There are no ptr elements in this example zone because it is
a forward zone. Only reverse zones typically have ptr records.
-->
<!-- Finally, the zonettl and zonetransfer elements provide some
optional metadata used by the dlz driver.
-->
<!-- zonettl is the number of seconds the zone will be cached within
the driver (or until explicitly invalidated with the
refresh-key). The default is 86400 (one day)
-->
<zonettl>200</zonettl>
<!-- zone transfer establishes the whitelist of secondary nameservers
that are allowed to pull this zone. It is analagous to the
allow-transfer configuration in named.conf
-->
<zonetransfer>
<addr>192.168.16.3</addr>
<addr>192.168.16.210</addr>
<addr>127.0.0.1</addr>
</zonetransfer>
</zone>


Notes


The driver is fully SMP safe, make sure to compile BIND with –enable-threads or BIND will not operate that way. When everything is in cache the driver uses a reader/writer locking scheme that allows multiple queries to form DNS responses from the same data simultaneously.

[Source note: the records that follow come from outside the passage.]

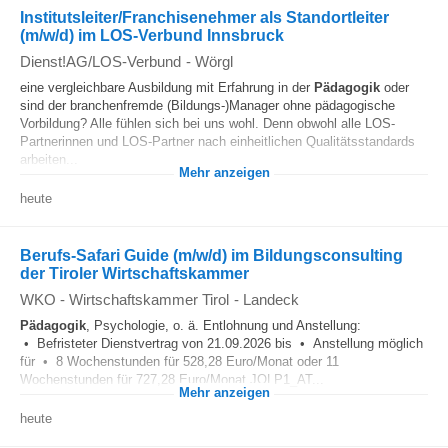
Institutsleiter/Franchisenehmer als Standortleiter
(m/w/d) im LOS-Verbund Innsbruck
Dienst!AG/LOS-Verbund
-
Wörgl
eine vergleichbare Ausbildung mit Erfahrung in der
Pädagogik
oder
sind der branchenfremde (Bildungs-)Manager ohne pädagogische
Vorbildung? Alle fühlen sich bei uns wohl. Denn obwohl alle LOS-
Partnerinnen und LOS-Partner nach einheitlichen Qualitätsstandards
arbeiten...
Mehr anzeigen
heute
Berufs-Safari Guide (m/w/d) im Bildungsconsulting
der Tiroler Wirtschaftskammer
WKO - Wirtschaftskammer Tirol
-
Landeck
Pädagogik
, Psychologie, o. ä. Entlohnung und Anstellung:
• Befristeter Dienstvertrag von 21.09.2026 bis • Anstellung möglich
für • 8 Wochenstunden für 528,28 Euro/Monat oder 11
Wochenstunden für 727,28 Euro/Monat JOLP1_AT...
Mehr anzeigen
heute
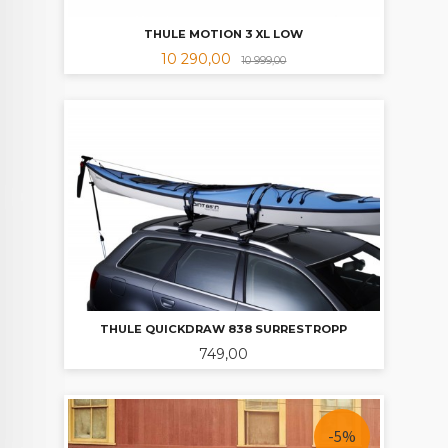
THULE MOTION 3 XL LOW
Tilbud
Rabatt
10 290,00
10 999,00
THULE QUICKDRAW 838 SURRESTROPP
Pris
749,00
-5%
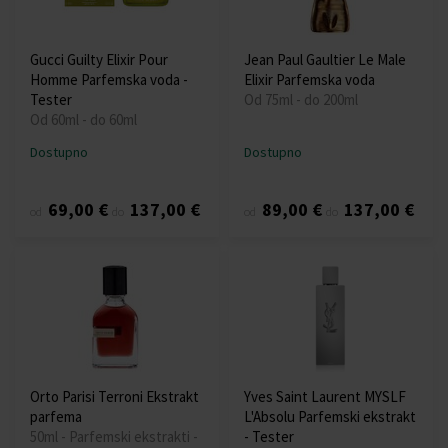
Gucci Guilty Elixir Pour
Jean Paul Gaultier Le Male
Homme Parfemska voda -
Elixir Parfemska voda
Tester
Od 75ml - do 200ml
Od 60ml - do 60ml
Dostupno
Dostupno
69,00 €
137,00 €
89,00 €
137,00 €
od
do
od
do
Orto Parisi Terroni Ekstrakt
Yves Saint Laurent MYSLF
parfema
L'Absolu Parfemski ekstrakt
50ml - Parfemski ekstrakti -
- Tester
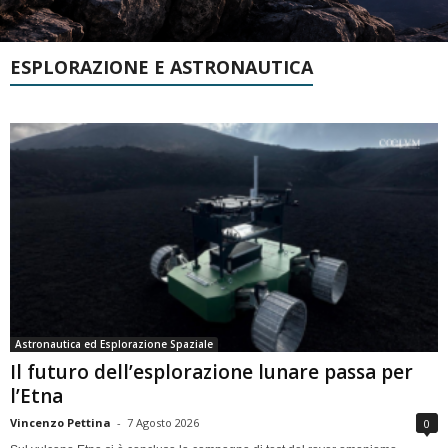
ESPLORAZIONE E ASTRONAUTICA
Astronautica ed Esplorazione Spaziale
Il futuro dell’esplorazione lunare passa per
l’Etna
Vincenzo Pettina
-
7 Agosto 2026
0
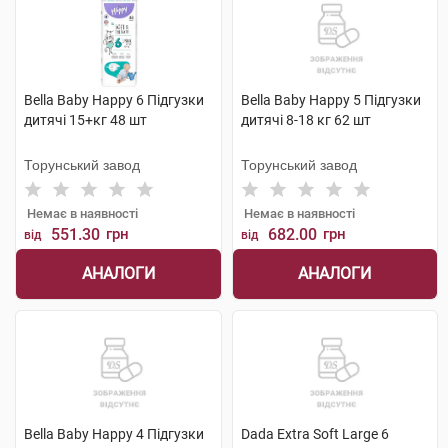
Bella Baby Happy 6 Підгузки
Bella Baby Happy 5 Підгузки
дитячі 15+кг 48 шт
дитячі 8-18 кг 62 шт
Торунський завод
Торунський завод
Немає в наявності
Немає в наявності
551.30
грн
682.00
грн
від
від
АНАЛОГИ
АНАЛОГИ
Bella Baby Happy 4 Підгузки
Dada Extra Soft Large 6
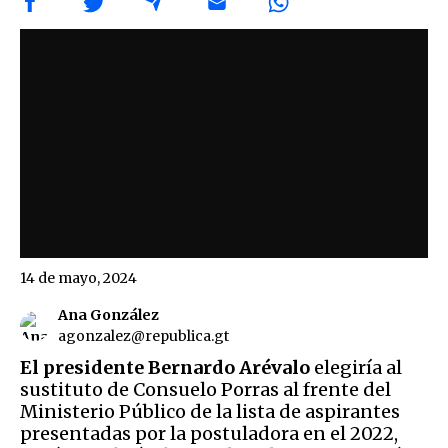
14 de mayo, 2024
Ana González
agonzalez@republica.gt
El presidente Bernardo Arévalo
elegiría al
sustituto de Consuelo Porras al frente del
Ministerio Público de la lista de aspirantes
presentadas por la postuladora en el 2022,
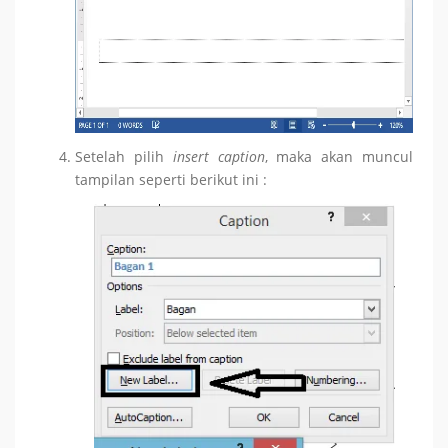
Setelah pilih
insert caption
, maka akan muncul
tampilan seperti berikut ini :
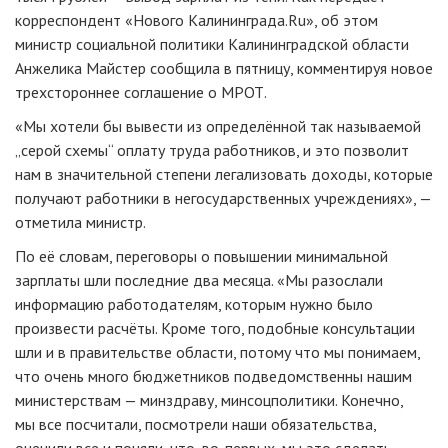
корреспондент «Нового Калининграда.Ru», об этом
министр социальной политики Калининградской области
Анжелика Майстер сообщила в пятницу, комментируя новое
трехстороннее соглашение о МРОТ.
«Мы хотели бы вывести из определённой так называемой
„серой схемы“ оплату труда работников, и это позволит
нам в значительной степени легализовать доходы, которые
получают работники в негосударственных учреждениях», —
отметила министр.
По её словам, переговоры о повышении минимальной
зарплаты шли последние два месяца. «Мы разослали
информацию работодателям, которым нужно было
произвести расчёты. Кроме того, подобные консультации
шли и в правительстве области, потому что мы понимаем,
что очень много бюджетников подведомственны нашим
министерствам — минздраву, минсоцполитики. Конечно,
мы все посчитали, посмотрели наши обязательства,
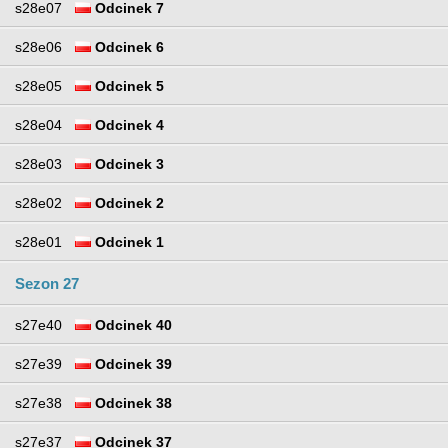
s28e07
Odcinek 7
s28e06
Odcinek 6
s28e05
Odcinek 5
s28e04
Odcinek 4
s28e03
Odcinek 3
s28e02
Odcinek 2
s28e01
Odcinek 1
Sezon 27
s27e40
Odcinek 40
s27e39
Odcinek 39
s27e38
Odcinek 38
s27e37
Odcinek 37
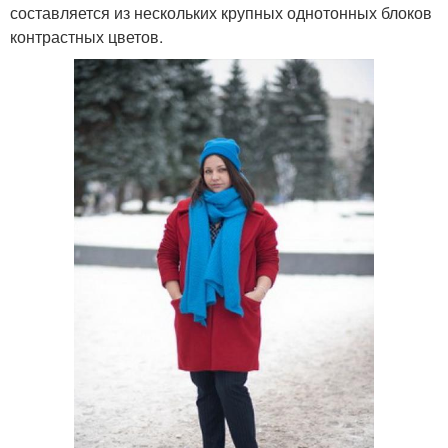
составляется из нескольких крупных однотонных блоков
контрастных цветов.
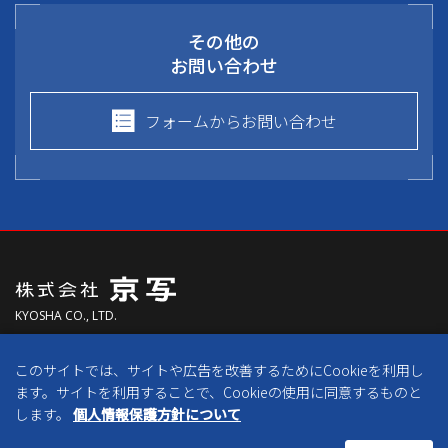
その他の
お問い合わせ
フォームからお問い合わせ
KYOSHA CO., LTD.
〒613-0024
このサイトでは、サイトや広告を改善するためにCookieを利用し
京都府久世郡久御山町森村東300番地
ます。サイトを利用することで、Cookieの使用に同意するものと
します。
個人情報保護方針について
免責事項
個人情報保護方針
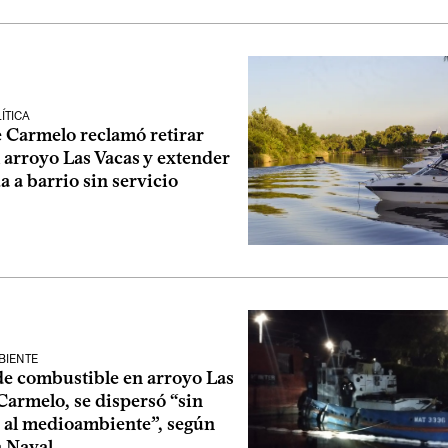
ÍTICA
e Carmelo reclamó retirar
 arroyo Las Vacas y extender
a a barrio sin servicio
BIENTE
e combustible en arroyo Las
Carmelo, se dispersó “sin
n al medioambiente”, según
a Naval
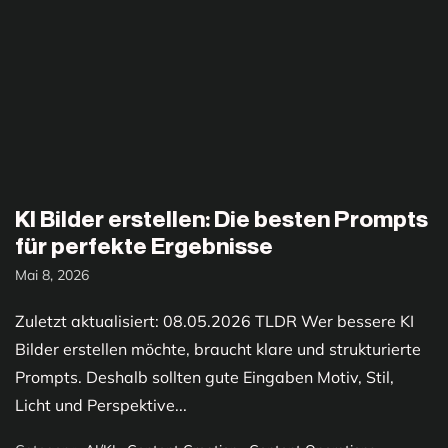
KI Bilder erstellen: Die besten Prompts
für perfekte Ergebnisse
Mai 8, 2026
Zuletzt aktualisiert: 08.05.2026 TLDR Wer bessere KI
Bilder erstellen möchte, braucht klare und strukturierte
Prompts. Deshalb sollten gute Eingaben Motiv, Stil,
Licht und Perspektive...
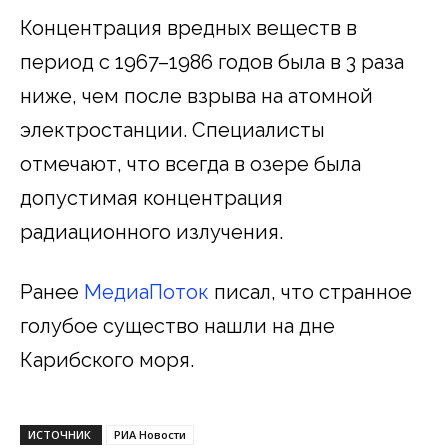
Концентрация вредных веществ в
период с 1967–1986 годов была в 3 раза
ниже, чем после взрыва на атомной
электростанции. Специалисты
отмечают, что всегда в озере была
допустимая концентрация
радиационного излучения.
Ранее
МедиаПоток
писал, что странное
голубое существо нашли на дне
Карибского моря.
ИСТОЧНИК
РИА Новости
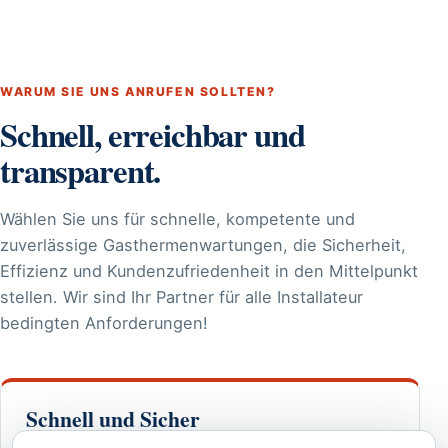
WARUM SIE UNS ANRUFEN SOLLTEN?
Schnell, erreichbar und
transparent.
Wählen Sie uns für schnelle, kompetente und
zuverlässige Gasthermenwartungen, die Sicherheit,
Effizienz und Kundenzufriedenheit in den Mittelpunkt
stellen. Wir sind Ihr Partner für alle Installateur
bedingten Anforderungen!
Schnell und Sicher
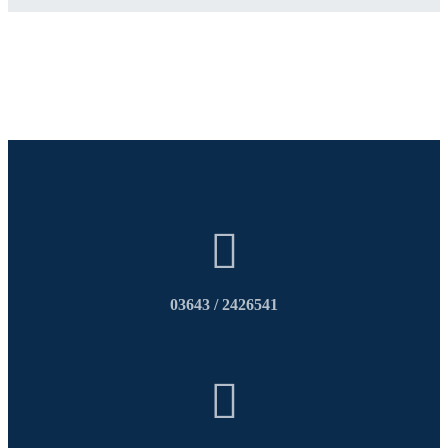
03643 / 2426541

When a zone needs to be fetched from the database because the zone is expired only the first request will wait for the refetch – overlapping requests will use the “expired” zone information instead. This saves wear and tear on the database. In the case where there is no expired zone (i.e. The first transfer) there will still only be one query made to the database and all of the overlapping queries will use its result to form their response. Expired valid zones are only replaced with invalid zones if the valid zone was explicitly invalidated – never because of time based expiration. In the case of an expired zone that cannot be refreshed from the database the stale zone will continue to be used, expiring every minute and trying again.